In almost every corner of our society, women are gaining power and prominence. In 2016, we saw the first female U.S. presidential candidate on a major party ticket. Pundits predict that 2020 will be "the Year of the Woman." Today women are earning more, are achieving greater positions of power, and are becoming the breadwinners in their households. In some areas, like completion of higher education degrees, American women are outperforming their male counterparts. However, in the U.S. and around the world, inequality persists.

The gender pay gap has narrowed but far from disappeared; access to reproductive health care is at risk or is nonexistent; experiences of sexual harassment are shockingly widespread; and many girls in the developing world lack access to secondary education. Despite the progress women have made, the reality is that women are still not treated equally.

This gender disparity carries through to philanthropy, one of the very mechanisms of society designed to address such realities. Through studies of foundation giving in both the U.S. and Europe, researchers estimate that only around 7 percent of all foundation grants specifically benefit women and girls (Foundation Center & Women’s Funding Network.

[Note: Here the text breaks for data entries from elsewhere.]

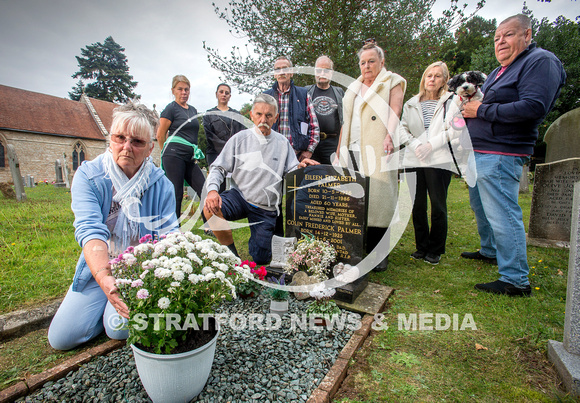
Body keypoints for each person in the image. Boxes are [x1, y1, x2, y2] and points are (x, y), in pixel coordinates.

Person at [48, 102, 178, 350]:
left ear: (150, 148)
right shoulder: (90, 176)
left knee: (118, 328)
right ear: (110, 138)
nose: (126, 147)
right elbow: (90, 231)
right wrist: (105, 279)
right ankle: (102, 305)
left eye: (137, 142)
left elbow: (169, 236)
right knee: (61, 339)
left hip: (140, 270)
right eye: (120, 138)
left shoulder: (162, 185)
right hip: (102, 264)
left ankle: (110, 315)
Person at [462, 14, 566, 296]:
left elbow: (533, 107)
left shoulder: (541, 61)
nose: (500, 42)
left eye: (507, 35)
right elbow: (490, 102)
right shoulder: (500, 70)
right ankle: (490, 250)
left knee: (503, 213)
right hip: (480, 151)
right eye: (496, 38)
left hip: (501, 151)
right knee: (482, 208)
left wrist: (479, 111)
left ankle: (515, 279)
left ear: (527, 34)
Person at [203, 93, 319, 265]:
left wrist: (301, 168)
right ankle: (232, 256)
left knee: (261, 258)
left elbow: (292, 170)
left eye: (269, 115)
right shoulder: (239, 139)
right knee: (210, 208)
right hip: (240, 197)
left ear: (276, 118)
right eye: (259, 114)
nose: (263, 119)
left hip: (265, 207)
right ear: (251, 115)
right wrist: (212, 190)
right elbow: (218, 167)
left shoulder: (282, 143)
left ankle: (259, 243)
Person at [338, 41, 406, 272]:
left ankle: (380, 253)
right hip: (353, 148)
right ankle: (359, 247)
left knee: (380, 200)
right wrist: (339, 149)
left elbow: (395, 110)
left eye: (371, 61)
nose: (366, 66)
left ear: (382, 62)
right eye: (363, 62)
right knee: (355, 199)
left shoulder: (392, 81)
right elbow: (346, 121)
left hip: (378, 147)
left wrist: (389, 136)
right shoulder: (354, 87)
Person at [397, 61, 456, 265]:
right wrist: (416, 146)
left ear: (445, 80)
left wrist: (430, 145)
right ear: (424, 78)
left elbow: (455, 129)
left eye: (437, 76)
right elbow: (402, 129)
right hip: (414, 158)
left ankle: (435, 249)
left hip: (439, 159)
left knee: (438, 205)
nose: (432, 79)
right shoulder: (411, 103)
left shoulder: (452, 101)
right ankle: (421, 247)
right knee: (417, 205)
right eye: (429, 75)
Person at [157, 75, 206, 221]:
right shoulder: (170, 109)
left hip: (189, 157)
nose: (184, 92)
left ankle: (209, 224)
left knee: (204, 189)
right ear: (173, 91)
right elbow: (160, 135)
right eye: (180, 89)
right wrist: (166, 154)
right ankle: (174, 229)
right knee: (176, 193)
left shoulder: (193, 110)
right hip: (173, 155)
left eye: (186, 89)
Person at [264, 56, 320, 162]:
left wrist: (309, 151)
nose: (281, 72)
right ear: (274, 74)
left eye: (285, 69)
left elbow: (314, 126)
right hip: (271, 156)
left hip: (297, 156)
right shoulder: (265, 97)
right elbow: (258, 127)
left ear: (291, 72)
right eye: (278, 69)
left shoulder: (303, 94)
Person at [203, 83, 246, 190]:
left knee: (237, 185)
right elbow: (210, 137)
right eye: (221, 92)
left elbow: (241, 134)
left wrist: (234, 150)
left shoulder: (236, 114)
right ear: (216, 94)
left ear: (230, 96)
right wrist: (227, 149)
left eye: (227, 93)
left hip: (235, 154)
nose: (224, 95)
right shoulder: (209, 114)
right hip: (215, 154)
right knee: (218, 185)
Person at [307, 55, 345, 165]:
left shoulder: (340, 93)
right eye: (319, 70)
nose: (322, 74)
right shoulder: (306, 91)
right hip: (312, 145)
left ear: (332, 72)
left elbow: (345, 121)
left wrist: (340, 149)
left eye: (326, 70)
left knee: (333, 179)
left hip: (333, 144)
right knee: (311, 178)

In an effort to understand who leads philanthropy that benefits women and girls and how these donors are unique, we embarked on a landmark study of high-net-worth women donors. We wanted to deeply understand giving by and for women, and what, in particular, sets these donors apart. We wanted to understand what these donors hope to achieve, and how others—both men and women—might be inspired to make gender equality a focus of their philanthropy.